Самойлов, определивший болезнь Бориса как душевную, был прав: депрессия, парализовавшая его волю, оказалась бессильной перед его удивительной памятью и могучим интеллектом.
Мы с женой дважды посещали Бориса в Туле. В определенном смысле это был тот же Борис Слуцкий — он помнил многие подробности нашей харьковской жизни, которые давно улетучились из моей памяти, помнил друзей и знакомых, по-прежнему, вспоминая их, давал точные и острые характеристики, интересовался новостями, особенно политическими (правда, его ничем нельзя было особенно удивить), имел собственное представление о раскладах в высших эшелонах власти и свои оценки окололитературных интриг. Жаловался только на то, что не может писать. «Пытаюсь писать стихи, — сказал он как-то, — но строчка к строчке не подходит». На вопрос, читает ли, постоянно отвечал отрицательно. Но, думаю, что лукавил: его осведомленность свидетельствовала, что читает не только газеты (и не одну); весьма панегирически отзывался о только что прочитанной в журнале повести Лены Ржевской (П. Г.).
Как ни странно, не все верили в подлинность болезни Бориса. Об одном таком неверующем вспоминает Владимир Огнев, часто навещавший Бориса. Огнев рассказал как-то Межирову сон Бориса. Реакция Межирова была совершенно неожиданной: «Он притворяется. Вся его болезнь — притворство. Он нас дурачит. Почему? Потому что подвел черту. Ему не интересно жить».
«Межиров же рассказал мне, — вспоминает Огнев, — такую историю. Он приехал к Борису и предложил погулять во дворике. Разрешили. Тогда Борис якобы попросил Сашу покатать его по Москве. И прямо в больничной одежде Межиров возил Слуцкого в течение часа, а Борис смотрел в окошко жадно и с интересом. “Вот увидите, скоро его выпишут. Ему самому надоела эта игра”. Зная Межирова-мистификатора, я не поверил в то, что Слуцкого катали по Москве. И ни на минуту не подвергал сомнению тяжелую депрессию Бориса, перешедшую в необратимую болезнь. Сюда в Градскую принес я маленькую книжку его избранного, выпущенную с моим предисловием в Детгизе. Борис взял ее спокойно и медленно прочитал всю. Потом попросил ручку и надписал. Я вздрогнул. Надпись зеркально повторила автограф на первой книге…

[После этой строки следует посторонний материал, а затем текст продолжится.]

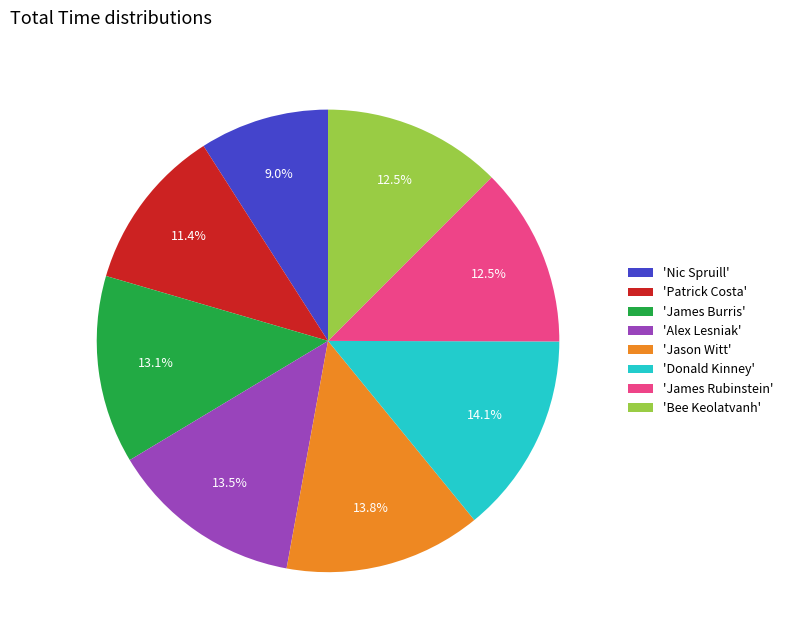

What portion of the pie excludes 'Bee Keolatvanh'?

87.5%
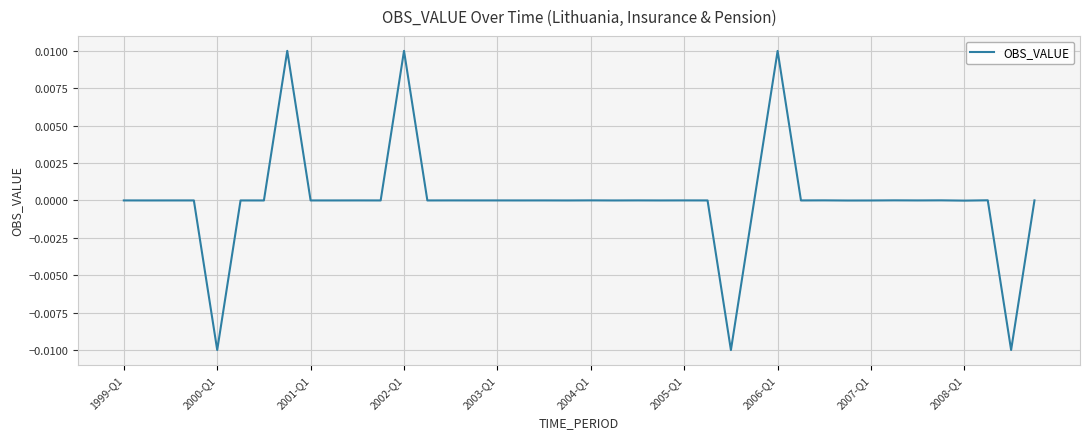

How many points are higher than both their immediate neighbors (excluding endpoints)?

16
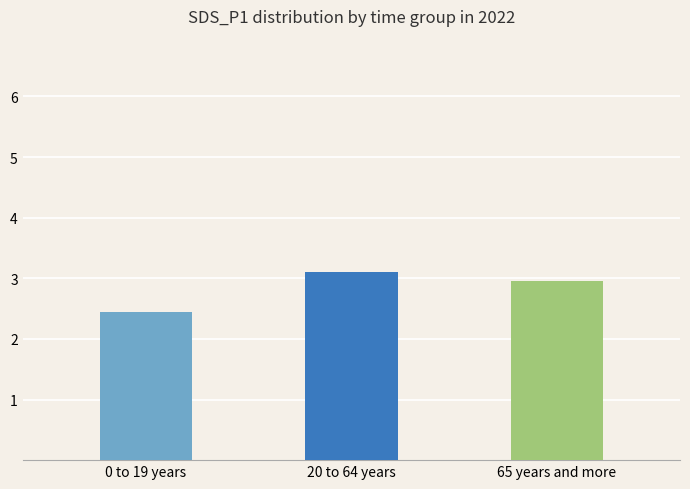

What is the label of the 3rd bar from the right?

0 to 19 years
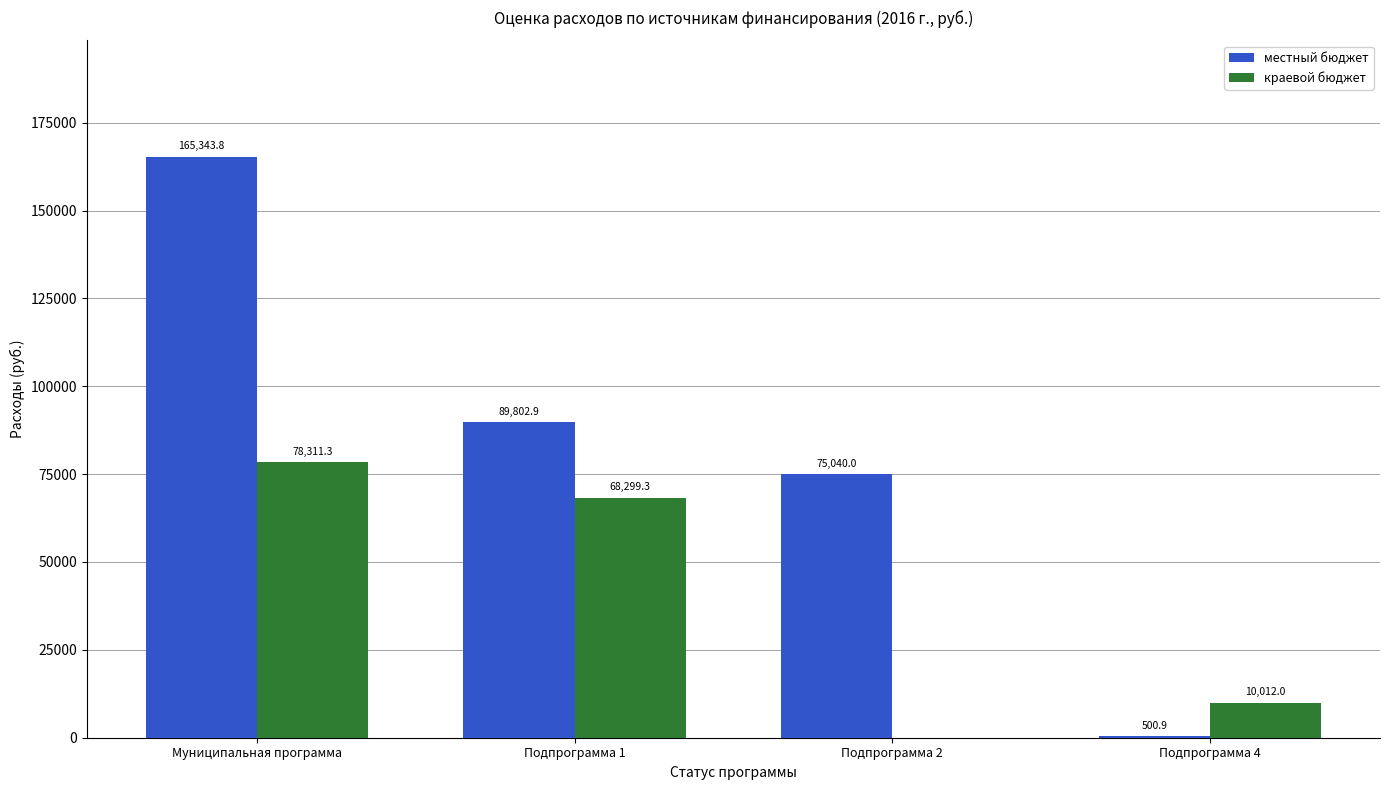

Where is местный бюджет nearest to the value 82922?

Подпрограмма 1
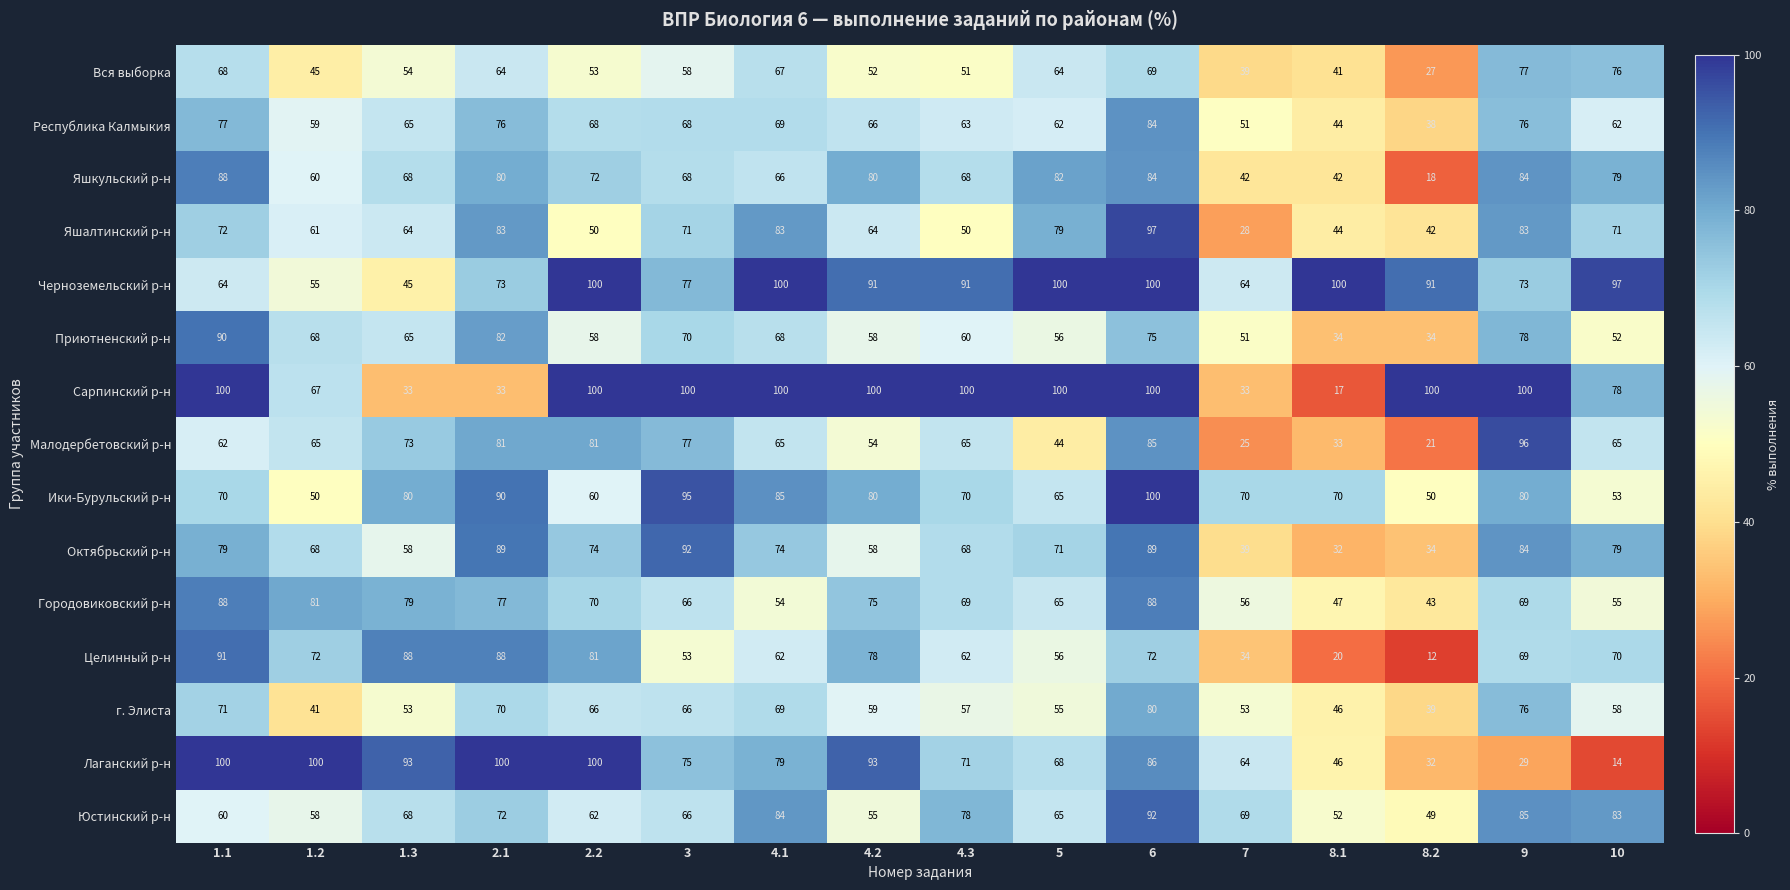

Which series has the largest total across all categories?

Черноземельский р-н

— Не пишутся стихи. Это главное, — говорил он. — Так, иногда две-три строчки.
Стал говорить странные вещи. Когда я заговорил о его месте в русской поэзии, покачал головой: “Нет, Володя. Если бы я начал сначала, я хотел бы писать, как Самойлов, Межиров”. Меня это поразило еще и тем, что рядом поставлены два разных художника. Писать так, как они оба, — значило бы не писать никак»[363].
Девять лет еще продолжало биться сердце Слуцкого, он был жив, но не жил — не писал стихов.

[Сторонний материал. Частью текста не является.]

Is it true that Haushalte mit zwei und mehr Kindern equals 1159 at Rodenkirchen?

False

Как же случилась эта беда, как все соединилось, сплелось в одной точке?
Происходило накопление.
«Зная жизненный путь Слуцкого, — пишет С. Апт, — можно довольно ясно представить себе, что вело и привело к непоправимому срыву. Голодная студенческая жизнь, фронт и армейская служба, ранения, контузия, госпитали, постоянная бессонница, постоянные таблетки снотворного… тревога, которую навалила на него тяжелейшая болезнь жены. Забота о ней, бесчисленные хлопоты, связанные с ее лечением, форсированное зарабатывание денег, чтобы скрасить жизнь обреченной, — это стало его бытом на десять с лишним лет, не вошло в привычку, нет, привычка уничтожает тревогу, но сделалось стержнем существования… Когда Таня умерла, стержня не стало, механизм, двигавший “Годовую стрелку”, сломался»[364].
Все это так, но учитывается ли то, что сильную личность невзгоды укрепляют. А Слуцкий был личностью безусловно сильной. «Такие люди не гнутся, — писал о Слуцком близко знавший его Лев Озеров. — Таких можно сломать. Трудно — но можно»[365].
Наум Коржавин пишет, что «болезнь, которая омрачила последние годы его жизни и, в конце концов, свела его в могилу, явилась следствием противостояния этих двух противоречивших друг другу факторов, все годы определявших его внутреннюю жизнь, — … щемящая доброта и жалость к людям и безжалостное мировоззрение и представление о должном…»[366].